If you could pay directly for the work of a journalist. says Annabel Crabb in a widely applauded University of Melbourne speech on the sorry plight of her trade, you would be buying the individual journalist’s time, research and writing.

“You are taking out a time share on all the stuff that the journo remembers, an infinitesimal slice of the mistakes they’ve made, and what they learned,” she says. “You are buying a tiny shred of the moment when Laurie Oakes got leaked the whole Budget, or a millionth of a sesame seed on the bread roll of the lunch that Laurie deserted on the day of the Whitlam dismissal, to sprint back to Old Parliament House.”
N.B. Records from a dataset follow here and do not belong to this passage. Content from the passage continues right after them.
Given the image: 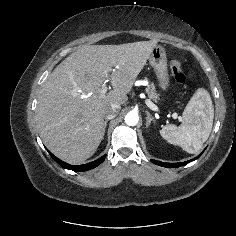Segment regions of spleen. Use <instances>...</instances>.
Instances as JSON below:
<instances>
[{
	"mask_svg": "<svg viewBox=\"0 0 236 236\" xmlns=\"http://www.w3.org/2000/svg\"><path fill=\"white\" fill-rule=\"evenodd\" d=\"M214 118V108L208 91L199 88L183 111L182 124L165 125L161 136L170 144L181 146L190 154L198 152L208 139Z\"/></svg>",
	"mask_w": 236,
	"mask_h": 236,
	"instance_id": "1",
	"label": "spleen"
}]
</instances>
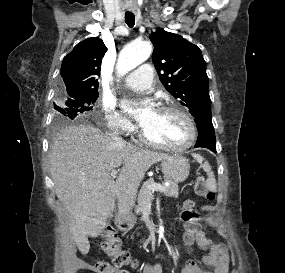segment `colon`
<instances>
[{"label": "colon", "instance_id": "1", "mask_svg": "<svg viewBox=\"0 0 285 273\" xmlns=\"http://www.w3.org/2000/svg\"><path fill=\"white\" fill-rule=\"evenodd\" d=\"M195 190L199 196L206 200L213 201L215 199L213 189L203 177L197 179ZM179 211L185 228L183 239L187 245H191L195 242L199 232L204 231L202 224L196 223L200 219V214L197 212L195 201L185 199ZM101 244L105 253L112 257L113 262H97L96 270L98 273H118L119 268L134 265L130 252L123 248L115 230L109 228L106 234L101 237Z\"/></svg>", "mask_w": 285, "mask_h": 273}]
</instances>
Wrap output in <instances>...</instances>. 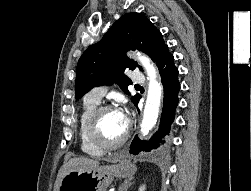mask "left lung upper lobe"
Returning a JSON list of instances; mask_svg holds the SVG:
<instances>
[{
  "label": "left lung upper lobe",
  "instance_id": "left-lung-upper-lobe-1",
  "mask_svg": "<svg viewBox=\"0 0 251 191\" xmlns=\"http://www.w3.org/2000/svg\"><path fill=\"white\" fill-rule=\"evenodd\" d=\"M138 49L145 52L154 62L168 50L161 32L140 13H127L120 17L103 38L91 45L80 57L76 70V99H80L99 84L116 82L129 94L130 80L124 71L142 68L126 57L128 50ZM140 98L135 95L131 100L136 103Z\"/></svg>",
  "mask_w": 251,
  "mask_h": 191
}]
</instances>
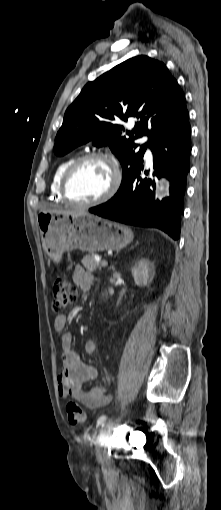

In a rousing address that already seems to have her under-appreciated, under-paid and over-worked press gallery colleagues hooting and air punching and settling down to watch All the President’s Men for the 100th time, Annabel tells us that people have to realise that information that’s for free is rarely much chop. You have to pay for the the good stuff. And to back her case that it’s worth paying for, she paints a gritty picture of the life of a journalist, doorstopping reluctant politicians, staking out meetings and digging into dry reports – all for the sake of unthankful readers who only see the glamorous side of the industry.

And to News Corp’s dizzy delight, she sings the praises of media paywalls, seemingly unaware that marketing and advertising groups in Europe are already asking some fairly tough questions about about the success of this strategy with The Times and Sunday Times.

Journalism in Australia is in crisis not because the media’s classified advertising business model has been blown apart. It is in crisis because the product is simply not very good.  And suggesting now that people pay for the product directly does not advance the arguments of recent months in the blogosphere one iota. It is something like musicians, no longer able to sell CDs because everyone’s downloading music for free over the internet, complaining about who will pay for their guitar strings.

That she has to hail back 35 years to the sepia-toned memories of The Dismissal (sorry, I don’t think Laurie Oakes getting leaked the budget a day ahead of release is particularly noteworthy in public interest terms, much as it excites journos)  to come up with example of journalism that might inspire the public to pay for it directly speaks volumes for the quality of the current product.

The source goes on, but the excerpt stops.